O principal argumento da Rússia para assinar o contrato é que quanto mais intensa for a confrontação entre os EUA e a China, mais necessário será um fornecedor seguro da Rússia, já que, no final das contas, os EUA tentarão interromper os fornecimentos de energia para a China via marítima,
diz Yushkov.
"Em condições de um possível bloqueio das rotas marítimas, a economia da China pode enfrentar dificuldades no futuro para obter GNL. Enquanto isso, a Rússia assegura a estabilidade das entregas por meio do trajeto continental do gasoduto", concorda Roginsky.
"A longo prazo, o projeto é vantajoso para ambos os países: a China poderá mitigar os riscos de escassez, que aumentaram após as guerras comerciais, enquanto a Rússia poderá aumentar a receita de exportação, o que é importante para a estabilidade macroeconômica", diz Sergey Tereshkin, diretor geral da Open Oil Market.
A construção da "Força da Sibéria - 2" pode levar tanto tempo quanto a construção do primeiro gasoduto. "A construção da 'Força da Sibéria - 2' pode levar cerca de cinco anos e custar pelo menos 1,5 trilhões de rublos, se basearmos na experiência do projeto 'Força da Sibéria - 1': o acordo foi assinado em 2014, e o primeiro gás começou a ser fornecido em dezembro de 2019. Além disso, a construção da 'Força da Sibéria - 1' custou pelo menos 1,1 trilhões de rublos", acredita Sergey Tereshkin.
No entanto, Roginsky acredita que isso pode ser feito mais rápido - em três a três anos e meio, uma vez que a documentação do projeto já está preparada e concordada por todas as partes.

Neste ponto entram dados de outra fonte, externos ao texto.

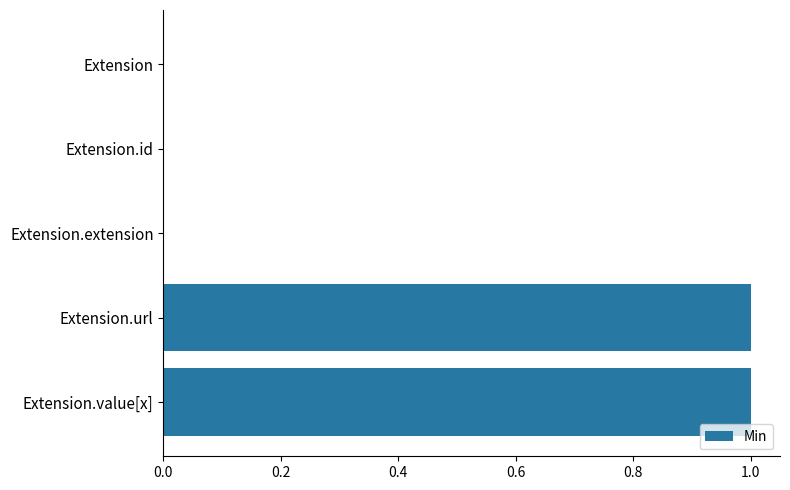

Reading top to bottom, list all the values displayed in this chart.

Extension=0	Extension.id=0	Extension.extension=0	Extension.url=1	Extension.value[x]=1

Além disso, parte da infraestrutura de gasoduto e os campos desenvolvidos já estão disponíveis na Rússia, ao contrário da "Força da Sibéria - 1", onde foi preciso desenvolver os campos do zero, o que levou mais tempo e dinheiro.
Contudo, será necessário construir um gasoduto no território da Mongólia, e ainda não está claro quem assumirá essa responsabilidade. "A nova construção pode custar entre 200 a 280 milhões de rublos por quilômetro da parte linear e cerca de 1,4 a 1,6 bilhões de rublos para a estação de compressão de potência necessária", conclui Roginsky.